Making this part one, because I can imagine the need for many more parts in future!

I like XQuery. Took very little time to get used to it. Learning curve comparable to when I learnt Ruby a couple of years ago. As with any language though there are things in there that hate us mere mortals. Here are a couple that have gotten me in the last 6 weeks.

Methods not being called

This one is particularly infuriating. Took me 90 minutes to find this one. If you have a method declared in another module like this:-

declare function m:do-something($userid as xs:string,$xml as element(f:some-element) ) { xdmp:log(“I should totally do something here”) };

If you call it incorrectly like this, you will get an error (too few arguments):-

let $output := m:do-something(“myuser”)

If you call it like this, it will work and log a message (on MarkLogic):-

let $output := m:do-something(“myuser”,<f:some-element>some content</f:some-element>)

If, however, you fetch the some-element from a flwor or similar, and it happens not to exist, what do you think should happen? :-

let $output := m:do-something(“myuser”,(/f:some-element)[1]) (: Note: no documents with some-element as a root in the database 🙂

Coming from other programming languages you may expect one of two things. Either a runtime error because some-element is required in the method declaration, or a runtime error if the value was being used in the method. In reality, neither of these things happens. Because the second parameter is required, and the value you pass in is an empty set (), the method IS NOT CALLED! No error will occur, and the log message will not be written.

To me this is utterly, utterly weird. If you need the method to be invoked even if the value is the empty set () then you need this declaration:-

declare function m:do-something($userid as xs:string,$xml as element(f:some-element)? ) { xdmp:log(“I should totally do something here”) };

Note the question mark after the variable declaration. This means ‘zero or one f:some-elements’. Needless to say finding this thing was an absolute pig.

Returning root elements

Executing this will give you all reports in the previously declared i namespace:-

/i:report

What about this one? :-

/i:report[1]

You may expect the first report, in document order.
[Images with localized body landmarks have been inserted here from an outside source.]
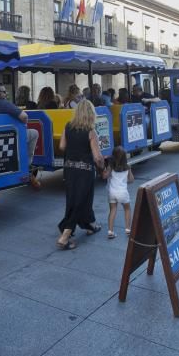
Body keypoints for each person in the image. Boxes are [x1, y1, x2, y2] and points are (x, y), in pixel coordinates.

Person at [56, 100, 104, 249]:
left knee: (75, 199)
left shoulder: (68, 126)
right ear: (91, 113)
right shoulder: (91, 131)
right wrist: (102, 168)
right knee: (80, 202)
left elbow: (62, 146)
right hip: (85, 171)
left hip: (70, 169)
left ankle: (90, 225)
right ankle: (65, 236)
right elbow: (97, 157)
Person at [0, 82, 41, 189]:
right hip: (7, 139)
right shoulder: (3, 103)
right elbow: (24, 117)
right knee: (34, 133)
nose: (6, 94)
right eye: (4, 92)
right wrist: (23, 125)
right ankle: (27, 163)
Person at [102, 146, 133, 238]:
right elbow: (131, 180)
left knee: (112, 210)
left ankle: (110, 231)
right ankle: (128, 230)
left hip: (112, 192)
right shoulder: (127, 167)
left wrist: (103, 168)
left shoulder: (110, 167)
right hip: (123, 193)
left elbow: (104, 176)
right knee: (127, 209)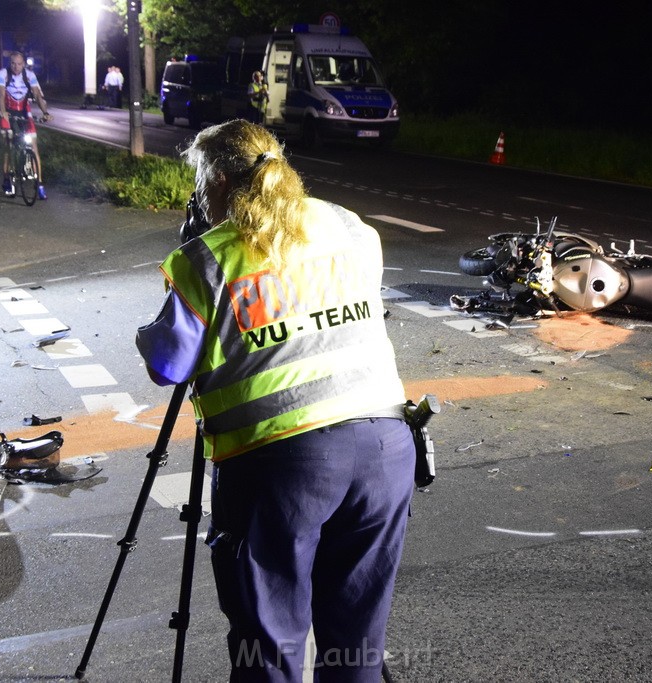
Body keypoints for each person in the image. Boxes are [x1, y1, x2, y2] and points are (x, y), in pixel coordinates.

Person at [136, 119, 415, 682]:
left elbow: (167, 365)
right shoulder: (348, 225)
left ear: (215, 179)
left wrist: (182, 266)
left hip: (284, 465)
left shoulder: (210, 257)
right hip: (387, 449)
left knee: (271, 642)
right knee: (356, 636)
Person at [0, 51, 51, 199]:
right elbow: (1, 95)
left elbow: (37, 96)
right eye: (13, 63)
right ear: (10, 63)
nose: (16, 66)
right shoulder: (3, 74)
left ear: (24, 64)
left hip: (24, 112)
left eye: (19, 64)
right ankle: (7, 178)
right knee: (9, 146)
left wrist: (45, 112)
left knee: (33, 147)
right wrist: (3, 112)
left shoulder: (30, 75)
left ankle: (39, 184)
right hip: (8, 111)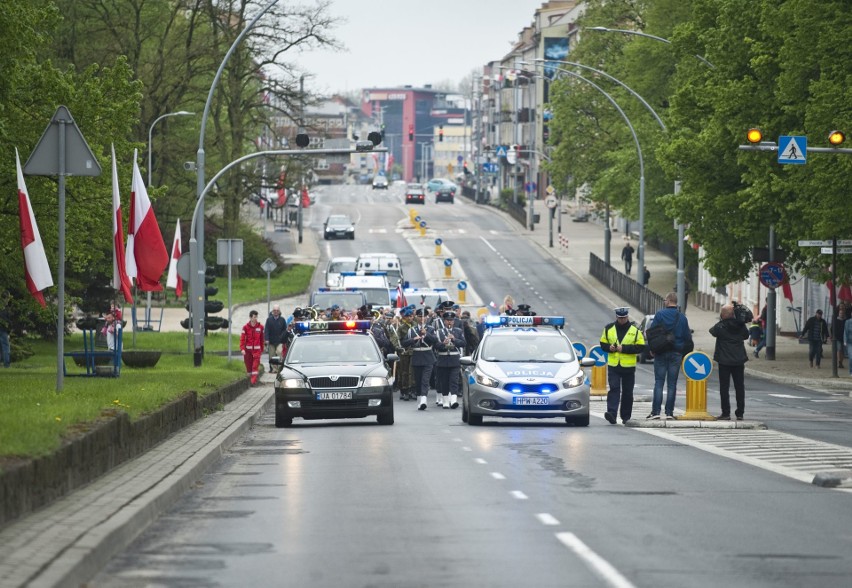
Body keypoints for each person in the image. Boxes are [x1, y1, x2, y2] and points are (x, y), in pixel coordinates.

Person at [647, 292, 693, 420]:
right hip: (676, 353)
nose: (664, 302)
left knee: (659, 382)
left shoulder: (660, 314)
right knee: (672, 384)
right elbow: (688, 338)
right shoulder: (682, 318)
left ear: (668, 301)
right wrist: (683, 353)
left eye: (664, 300)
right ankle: (669, 413)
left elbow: (652, 334)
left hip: (661, 352)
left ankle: (656, 412)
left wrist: (652, 349)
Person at [599, 307, 645, 424]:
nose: (622, 320)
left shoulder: (634, 330)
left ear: (627, 317)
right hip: (614, 365)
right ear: (616, 317)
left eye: (624, 318)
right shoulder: (609, 328)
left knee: (627, 392)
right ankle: (612, 414)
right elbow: (603, 343)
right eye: (620, 318)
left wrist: (624, 348)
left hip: (628, 367)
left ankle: (625, 416)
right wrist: (609, 347)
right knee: (614, 389)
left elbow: (640, 346)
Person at [709, 304, 750, 420]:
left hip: (724, 361)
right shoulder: (740, 326)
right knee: (739, 387)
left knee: (724, 388)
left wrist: (722, 320)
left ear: (722, 315)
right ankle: (740, 412)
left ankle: (726, 413)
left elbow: (711, 331)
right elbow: (746, 336)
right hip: (738, 361)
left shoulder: (720, 327)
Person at [403, 308, 438, 410]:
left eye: (424, 316)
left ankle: (424, 399)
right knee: (418, 380)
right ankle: (420, 399)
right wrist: (413, 339)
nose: (422, 318)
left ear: (427, 317)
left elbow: (435, 340)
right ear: (416, 317)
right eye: (420, 316)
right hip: (417, 356)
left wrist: (426, 334)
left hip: (428, 356)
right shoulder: (411, 330)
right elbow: (404, 343)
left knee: (425, 380)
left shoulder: (431, 329)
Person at [432, 310, 465, 409]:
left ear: (454, 321)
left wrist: (454, 339)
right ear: (444, 321)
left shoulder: (458, 331)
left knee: (454, 380)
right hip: (443, 359)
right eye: (447, 320)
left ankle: (454, 400)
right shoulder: (439, 332)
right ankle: (446, 401)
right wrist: (443, 343)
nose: (449, 322)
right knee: (444, 381)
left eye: (451, 320)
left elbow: (463, 343)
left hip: (454, 359)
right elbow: (436, 346)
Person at [240, 310, 264, 385]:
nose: (256, 318)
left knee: (255, 367)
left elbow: (262, 339)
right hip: (248, 351)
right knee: (249, 368)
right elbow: (242, 339)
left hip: (257, 351)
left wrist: (261, 349)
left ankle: (253, 382)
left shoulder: (260, 327)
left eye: (256, 317)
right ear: (250, 317)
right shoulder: (245, 327)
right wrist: (242, 349)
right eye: (254, 317)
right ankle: (250, 380)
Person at [264, 305, 287, 372]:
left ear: (279, 311)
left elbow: (284, 330)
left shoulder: (282, 320)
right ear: (272, 311)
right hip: (271, 341)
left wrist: (283, 339)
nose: (276, 312)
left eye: (277, 310)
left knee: (279, 352)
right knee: (272, 355)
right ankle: (274, 369)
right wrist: (267, 339)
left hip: (280, 341)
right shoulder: (269, 320)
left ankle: (280, 368)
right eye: (274, 311)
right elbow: (266, 330)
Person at [832, 305, 846, 369]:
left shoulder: (846, 321)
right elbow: (832, 328)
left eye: (842, 313)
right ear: (839, 314)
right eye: (840, 313)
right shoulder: (836, 320)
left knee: (843, 351)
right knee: (839, 349)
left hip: (844, 338)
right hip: (838, 338)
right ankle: (839, 361)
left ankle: (841, 362)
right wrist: (833, 336)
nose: (841, 314)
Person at [0, 293, 12, 368]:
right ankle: (6, 364)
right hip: (3, 330)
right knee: (6, 347)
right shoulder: (4, 309)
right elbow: (7, 321)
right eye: (7, 298)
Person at [844, 309, 852, 376]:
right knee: (851, 357)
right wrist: (845, 340)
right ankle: (851, 371)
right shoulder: (848, 322)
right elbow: (845, 332)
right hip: (850, 342)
Much as this one returns the first title, in document order:-

/i:report/i:title[1]

Except /i:report[1] returns ALL reports. This is because you’re referring to the document node not a normal node. To select the first report in document order you instead need:-

(/i:report)[1]

This is one of the first examples in the XQuery book, but sometimes can still catch you out. E.g. in something like this:-

fn:distinct-values(/i:message[./i:collector-ref/i:type/text() = “facebook”]/i:sender/i:identity-ref/i:service-id/text())

This would return no results whereas this:-

fn:distinct-values((/i:message)[./i:collector-ref/i:type/text() = “facebook”]/i:sender/i:identity-ref/i:service-id/text())

Would return all unique senders of facebook messages that you have stored.

So remember, if you’re selecting a root node and using a predicate on it, always surround the root node XPath with () first.

Namespacing

The ye olde namespacing issue. This has driven many a new MarkLogic employee to distraction from what I’ve been told. The problem is not so much the language of XQuery, but more how a human’s brain understands XML. Lets say you have this:

<message>
 <sender>
  <name>Adam Fowler</name>
  <email>adam.fowler@marklogic.com</email>
 </sender>
 <body>Lorem ipsum dolar sit amet</body>
</message>

This is very similar to the basic examples on the web. You see XPath examples like the following too:-

/message/sender/name/text()

They all work lovely, and indeed would return ‘Adam Fowler’ from the above message. (assuming this was the only message in the database). The problem comes when you get this:-

<message xmlns="http://mydomain.com/ns/message">
 <sender>
  <name>Adam Fowler</name>
  <email>adam.fowler@marklogic.com</email>
 </sender>
 <body>Lorem ipsum dolar sit amet</body>
</message>

Now your XPath would not return anything. Even worse, if your XQuery module had a default namespace like this:-

declare default element namespace “http://www.w3.org/1999/xhtml&#8221;;

Then even the first example would fail. This is because /message does not mean ‘The message node in any namespace’ but instead means ‘The message node in the default namespace’. If your default is blank, or different from the target document, then you will never get the result you want.

The best way to avoid these issues I’ve found is to a) always declare a default namespace in XHTML producing modules, and b) always use namespaces everywhere in XPath. (Even if blank)

So for the first example you could do this:-

declare namespace n=””;
/n:message/n:sender/n:name/text()

Whereas in the second example you could do this:-

declare namespace n=”http://mydomain.com/ns/message&#8221;;
/n:message/n:sender/n:name/text()

Both would work no matter what the default namespace of the module is. Much safer.

Also, you should avoid the temptation to do this:-

/*:message/*:sender/*:name/text()

This means ‘the message node in any namespace’ which will work, but which will be computationally expensive. Also, if you embed part of a document from another namesapce within your message document, which also happens to have a message node, then the results of the query would be unpredictable. Safer to avoid doing this.